In other instances where associations are sued, an insurance company’s response may not be so routine. Increasingly, an insurance carrier will issue a “reservation of rights” letter where it conditionally agrees to provide a defense (hire an attorney) but will not agree at the outset to indemnify or pay for any damages that may be awarded against the association. In other words, it “reserves its rights” not to pay. These reservation of rights letters are often written by insurance company lawyers and contain multiple pages of legalese and insurance contract provisions that allege insurance coverage may not be available. In some instances, the letters reject any coverage at all. Whether the insurance policies are casualty policies, liability policies, or directors and officers (errors and omissions) policies, the reservation of rights letter will refer to definitions such as “an occurrence,” or “property damage” or “sudden and accidental” to deny or limit coverage.
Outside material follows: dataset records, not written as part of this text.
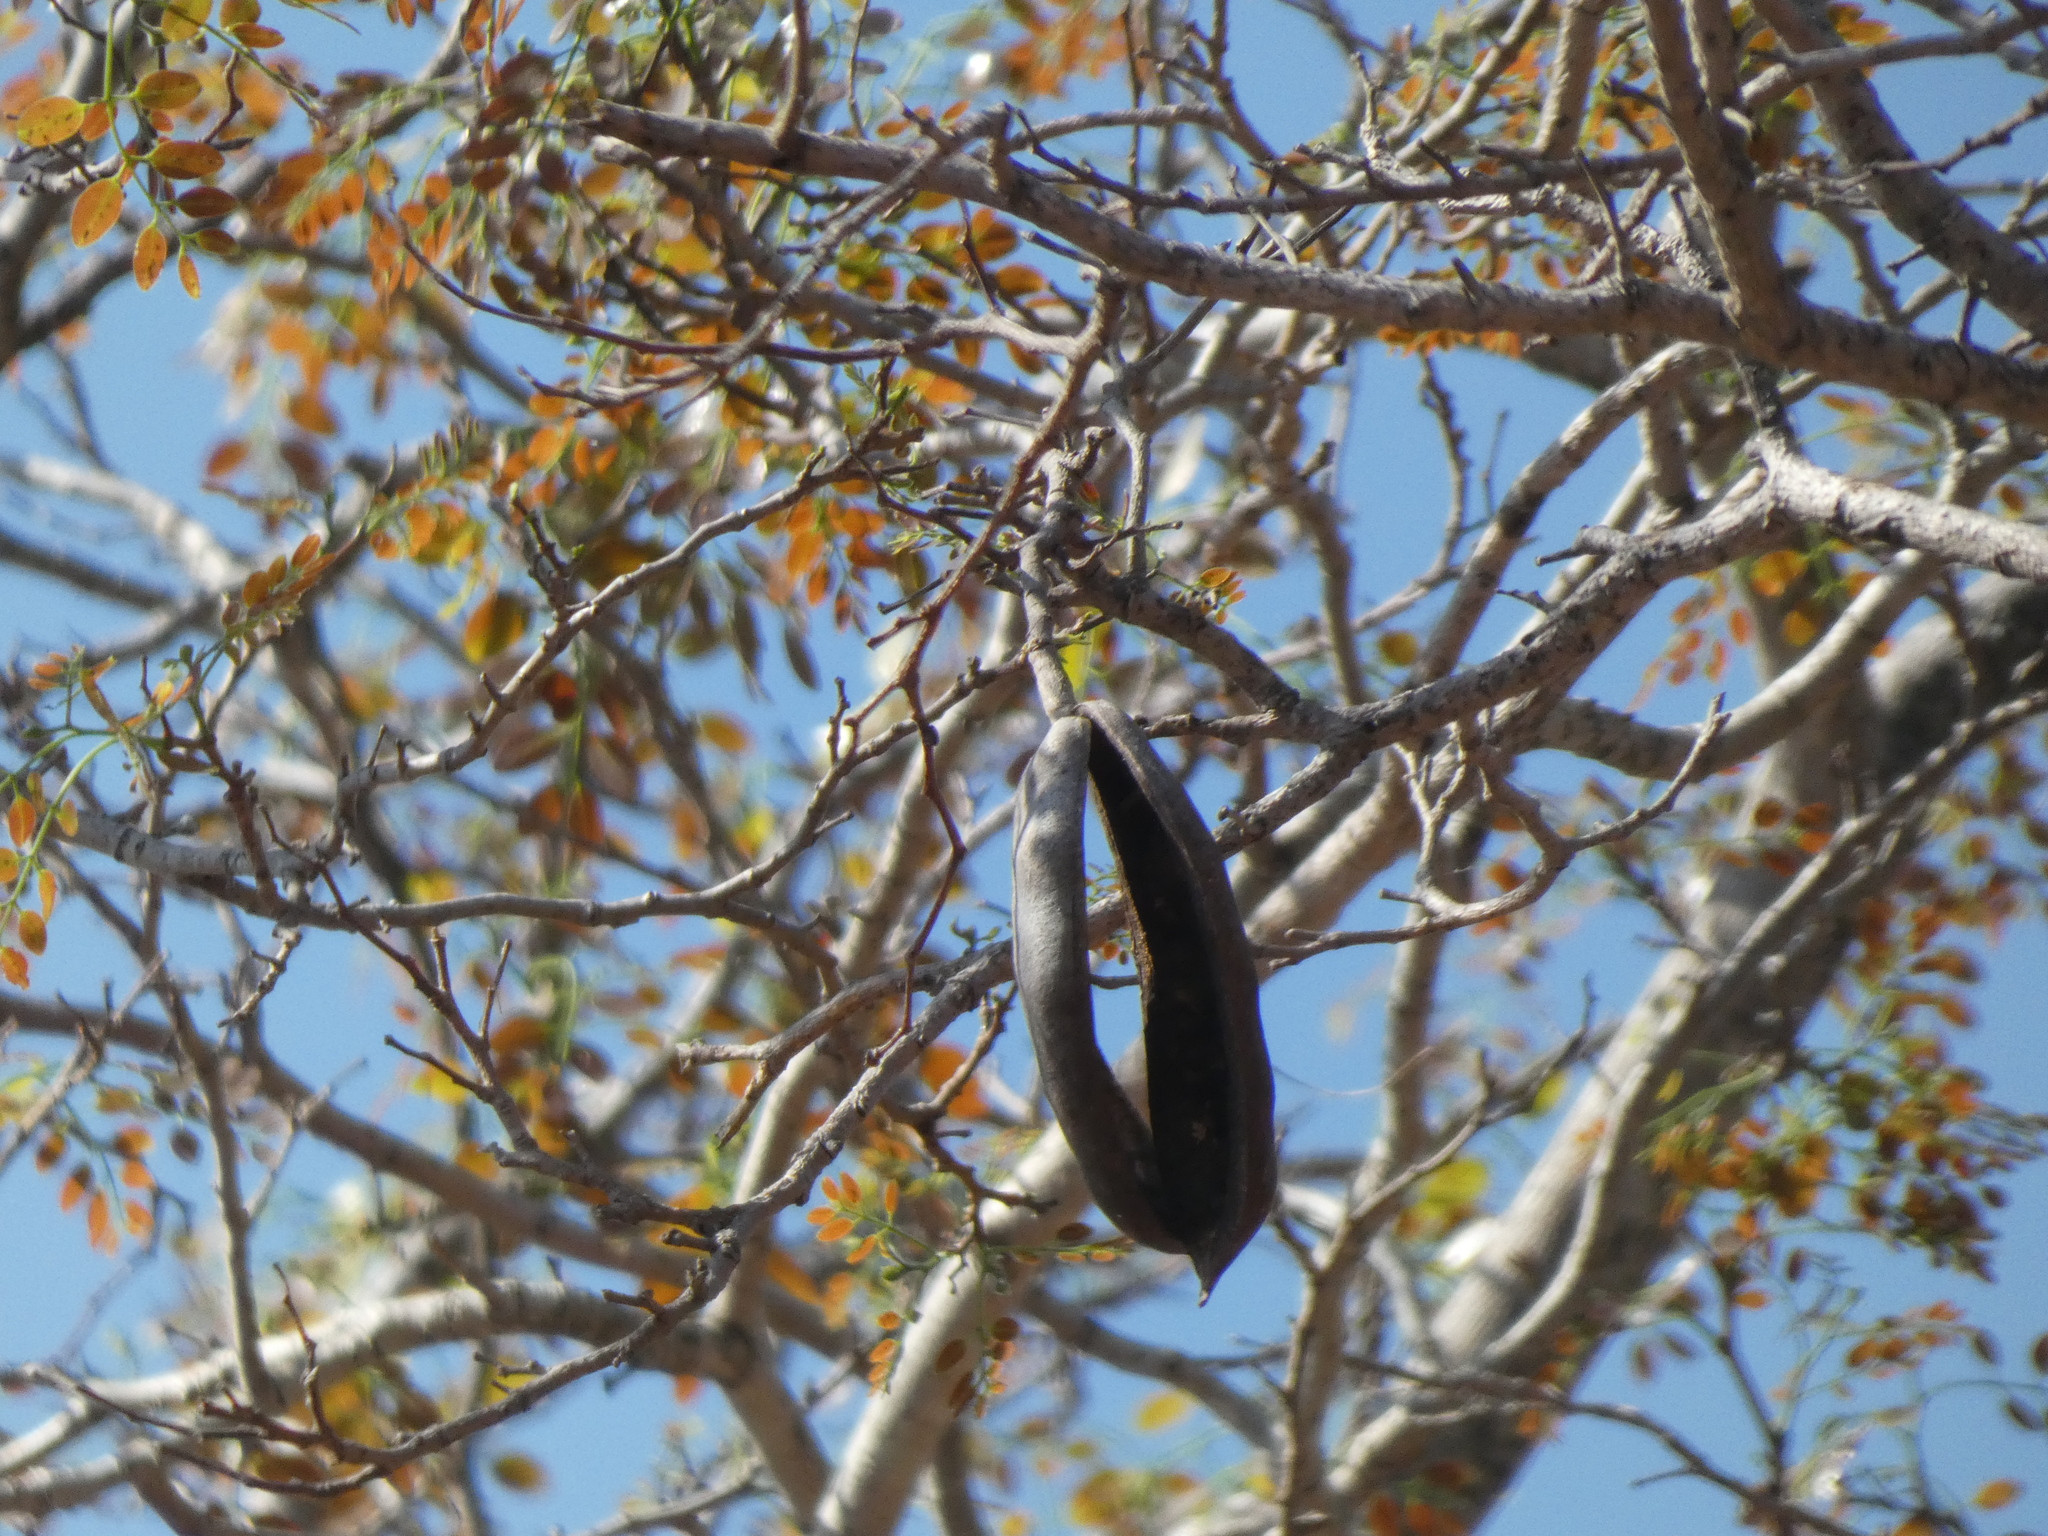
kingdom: Plantae
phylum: Tracheophyta
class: Magnoliopsida
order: Fabales
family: Fabaceae
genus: Afzelia
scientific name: Afzelia quanzensis
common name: Pod mahogany
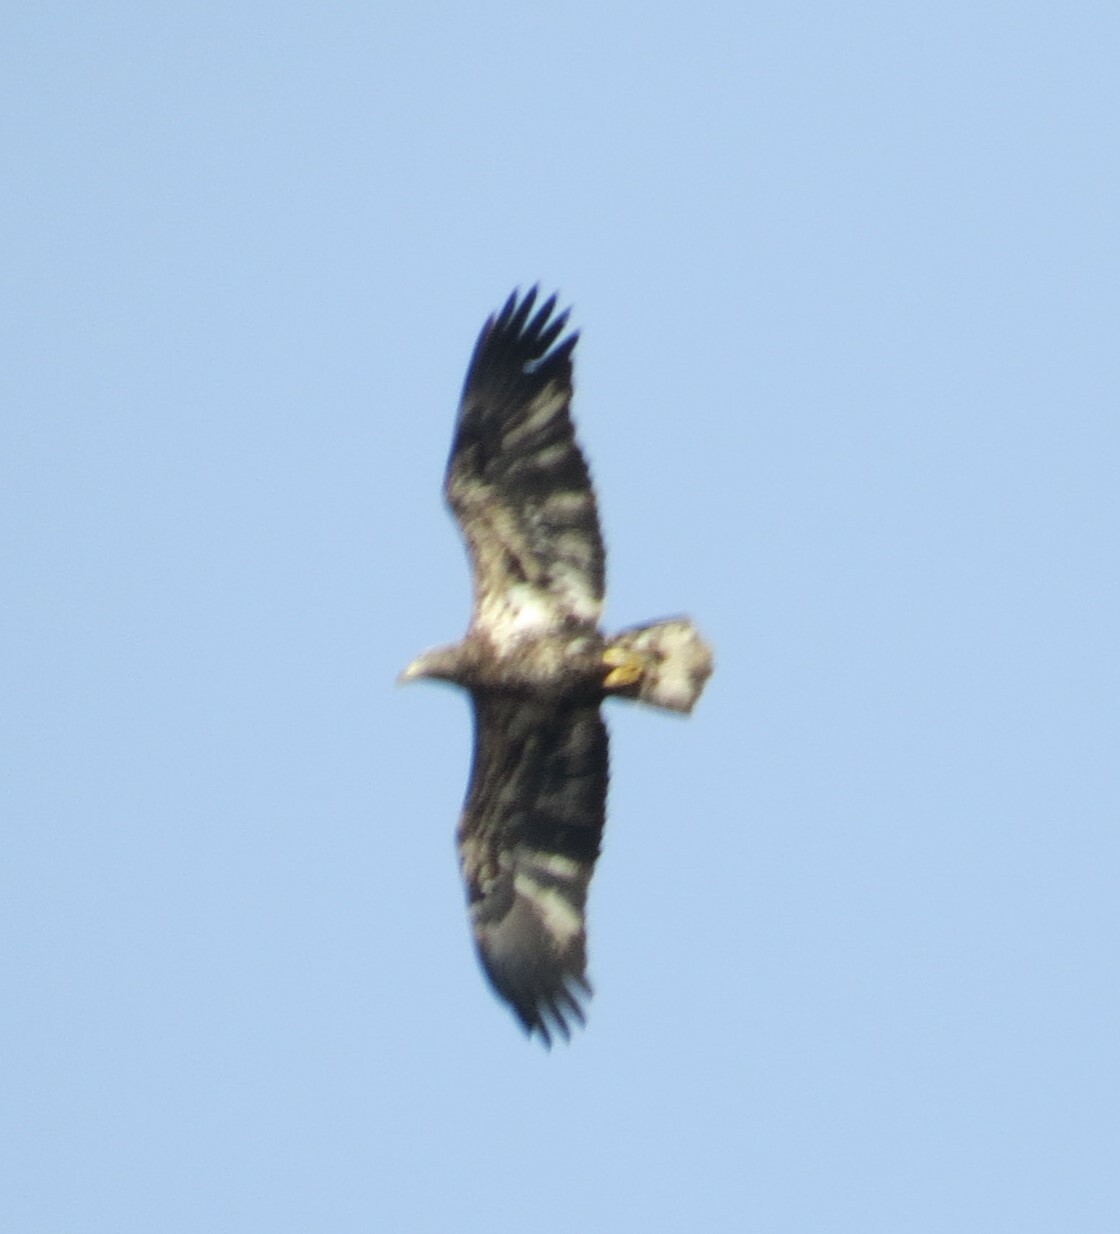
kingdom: Animalia
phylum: Chordata
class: Aves
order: Accipitriformes
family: Accipitridae
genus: Haliaeetus
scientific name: Haliaeetus leucocephalus
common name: Bald eagle
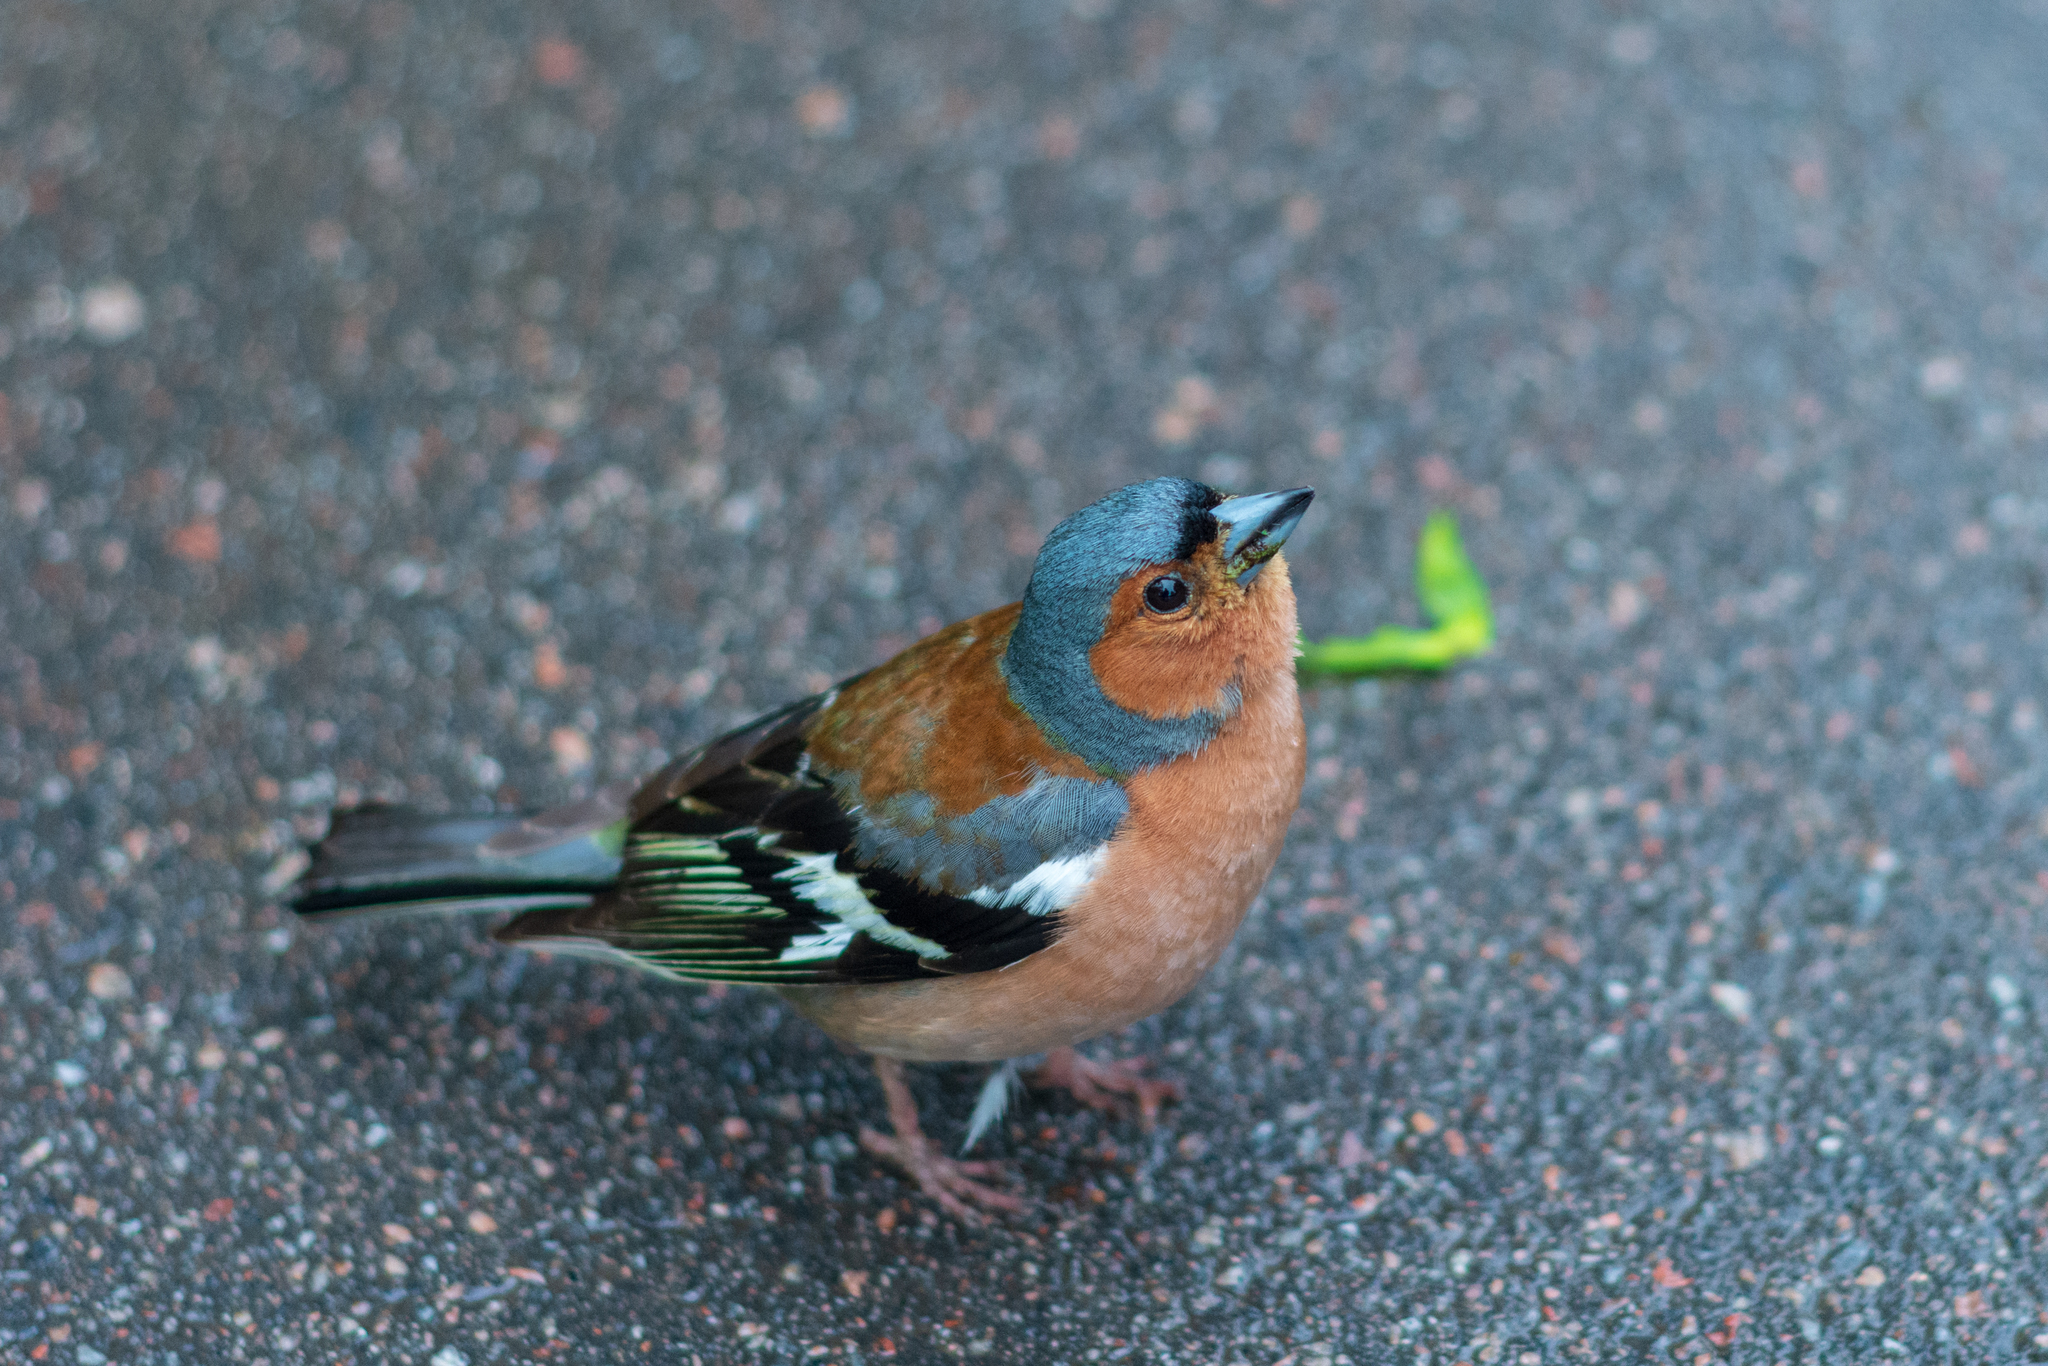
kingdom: Animalia
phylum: Chordata
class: Aves
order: Passeriformes
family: Fringillidae
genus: Fringilla
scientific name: Fringilla coelebs
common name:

In many instances, these letters are appropriate and accurate but some are not. In general, if an insurance company issues a reservation of rights letter but still agrees to defend the association and pay for its attorney, the association merely needs to work with the insurance company’s attorney and its own counsel to assure that its interests are being adequately protected and the insurance policy is being followed. In most cases, the case will be resolved through settlement or trial with no additional financial exposure to the association.
In cases where the insurance company denies all coverage, the association should not assume it has no recourse. Most insurance rejection letters invite the association to submit additional facts or circumstances that may change the insurance company’s position. Kaman & Cusimano has been very successful in convincing some insurance companies to change their positions after examining the pertinent policy provisions and providing additional information to them. The bottom line: whenever an insurance company says it is reserving its rights, a community association should make sure it does likewise.